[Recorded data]
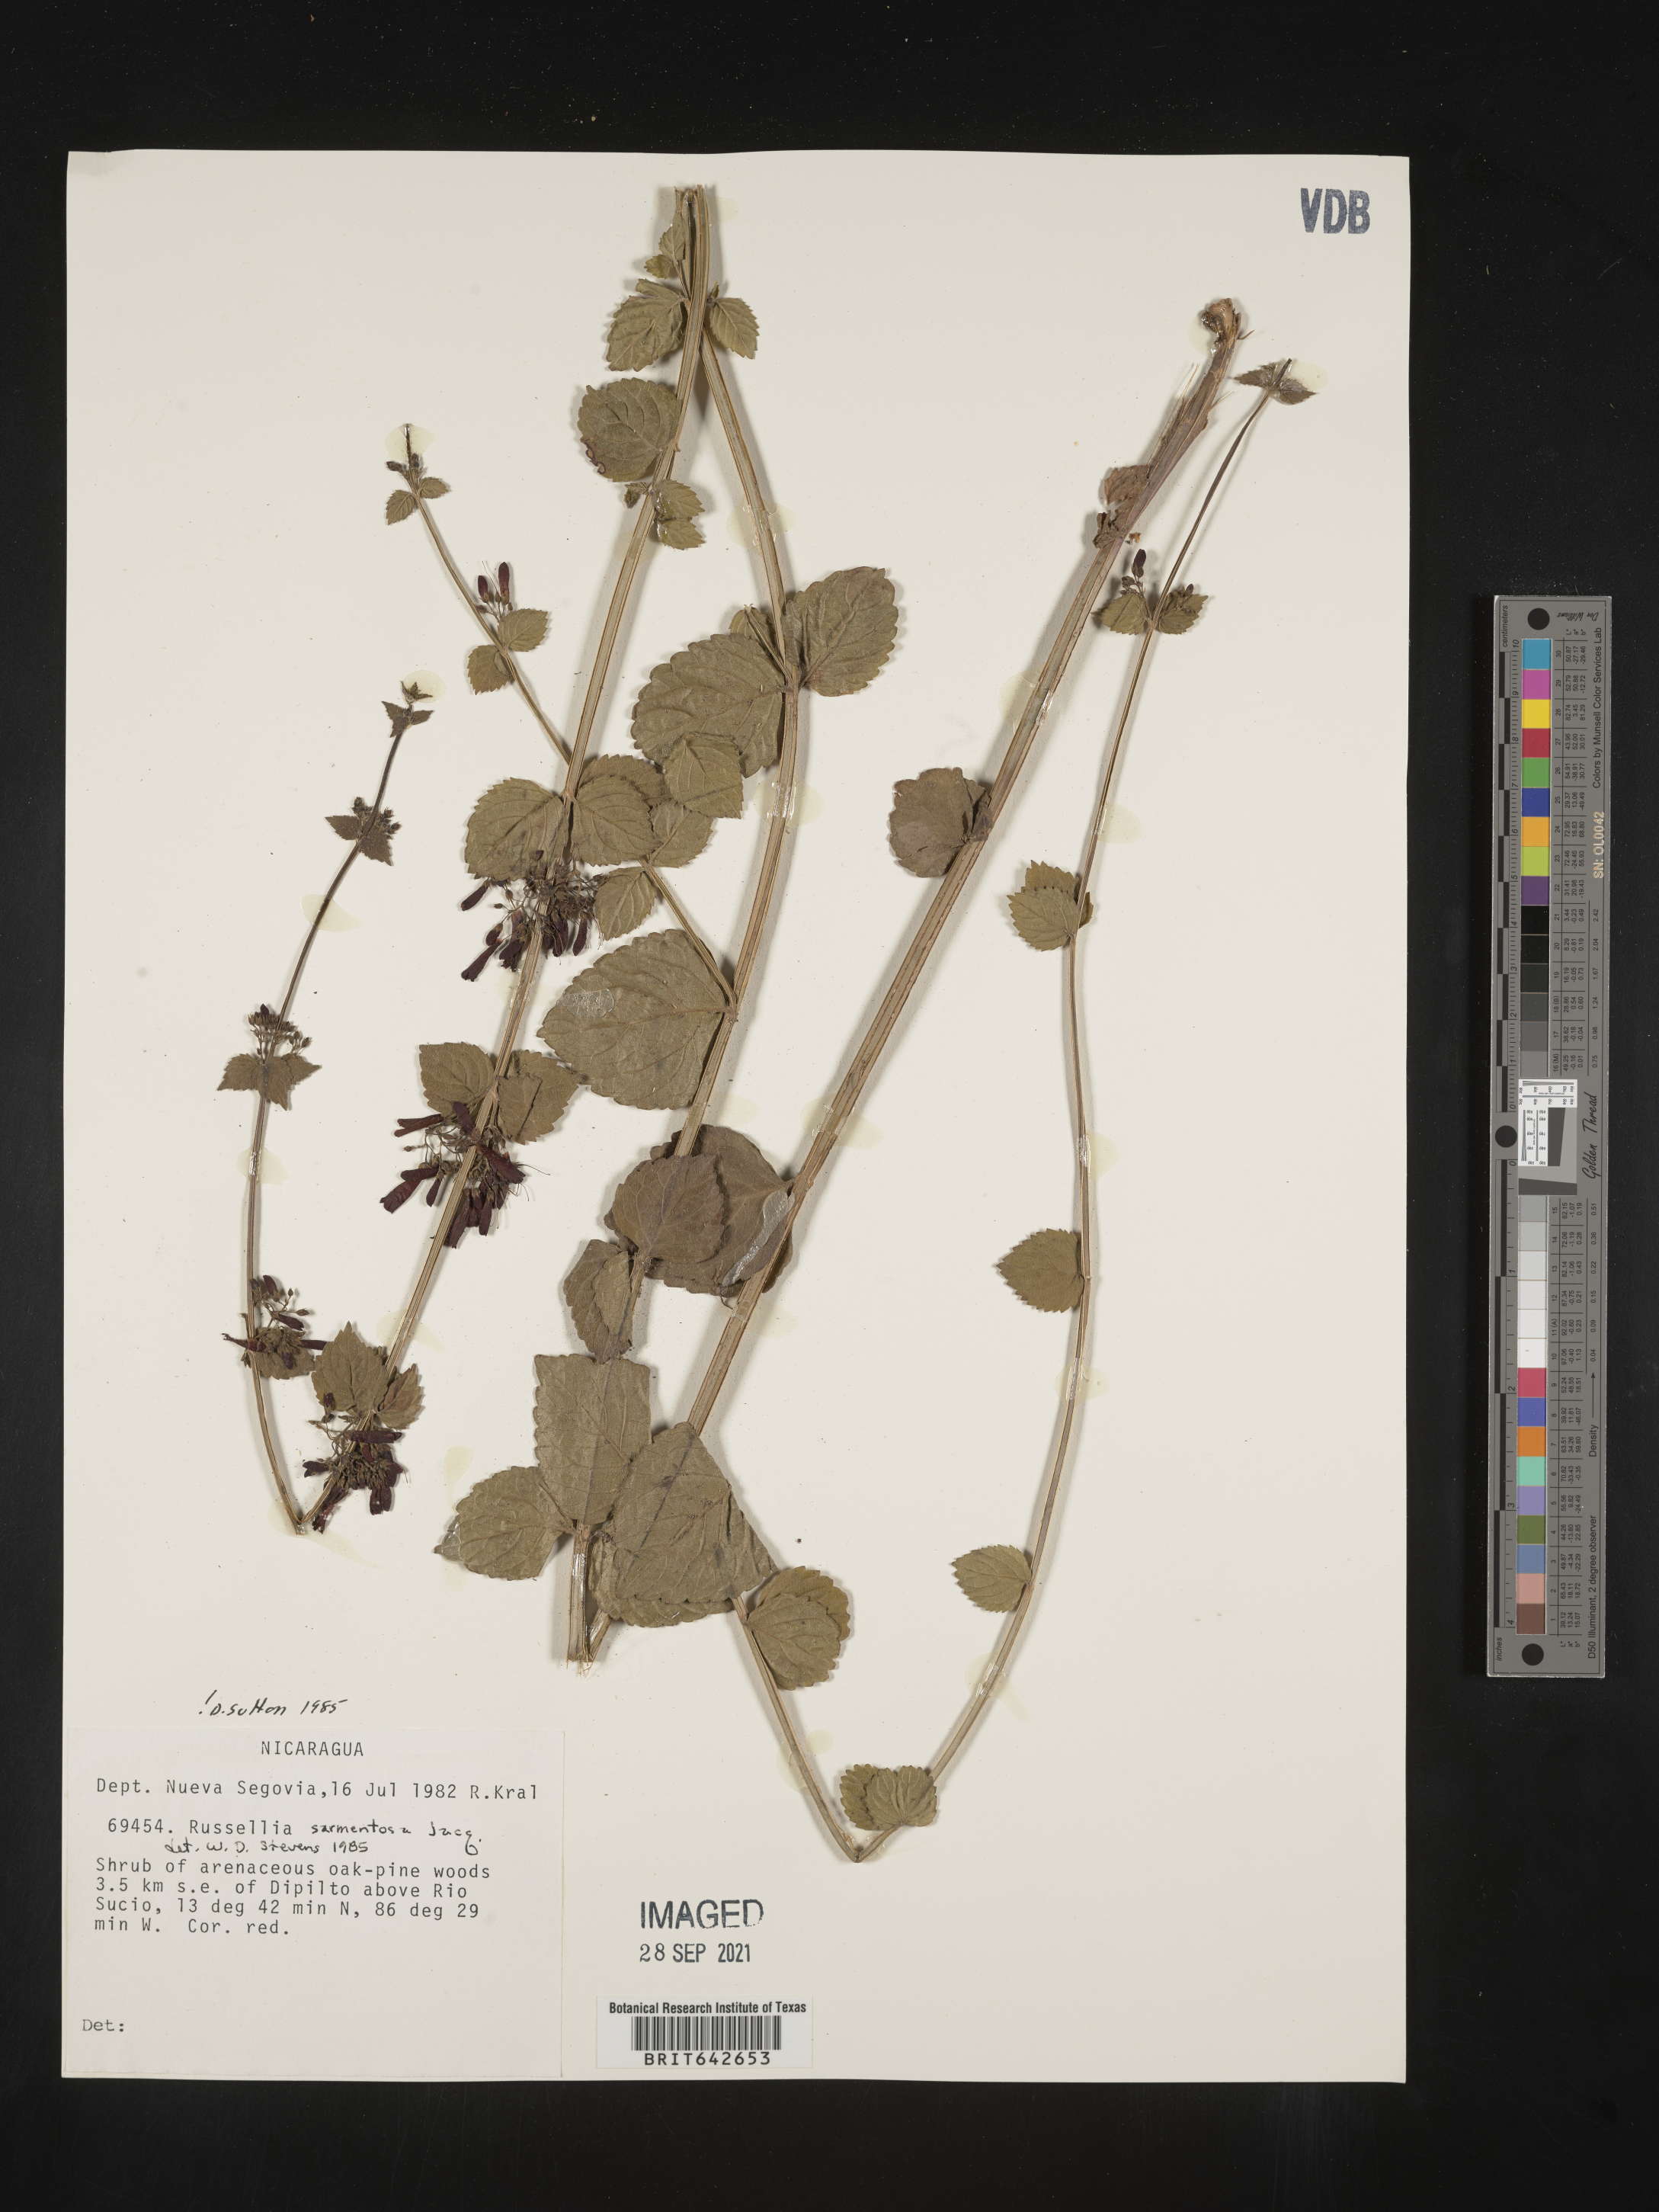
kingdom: Plantae
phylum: Tracheophyta
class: Magnoliopsida
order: Lamiales
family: Plantaginaceae
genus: Russelia
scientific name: Russelia
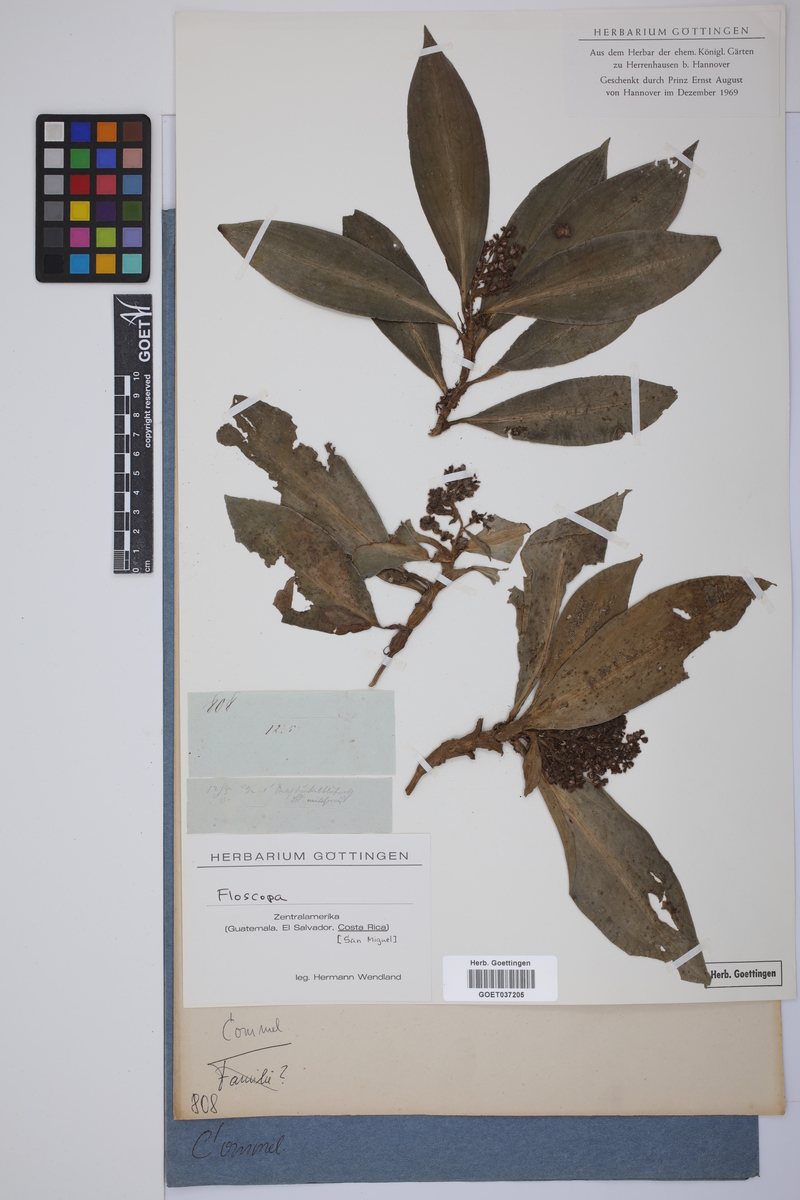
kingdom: Plantae
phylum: Tracheophyta
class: Liliopsida
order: Commelinales
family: Commelinaceae
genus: Floscopa
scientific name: Floscopa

Task to carry out: Rewrite the lines of every row above, swapping "phylum" for "division" and changing nothing else. Omit the pictures.

Written reply:
kingdom: Plantae
division: Tracheophyta
class: Magnoliopsida
order: Lamiales
family: Plantaginaceae
genus: Russelia
scientific name: Russelia
kingdom: Plantae
division: Tracheophyta
class: Liliopsida
order: Commelinales
family: Commelinaceae
genus: Floscopa
scientific name: Floscopa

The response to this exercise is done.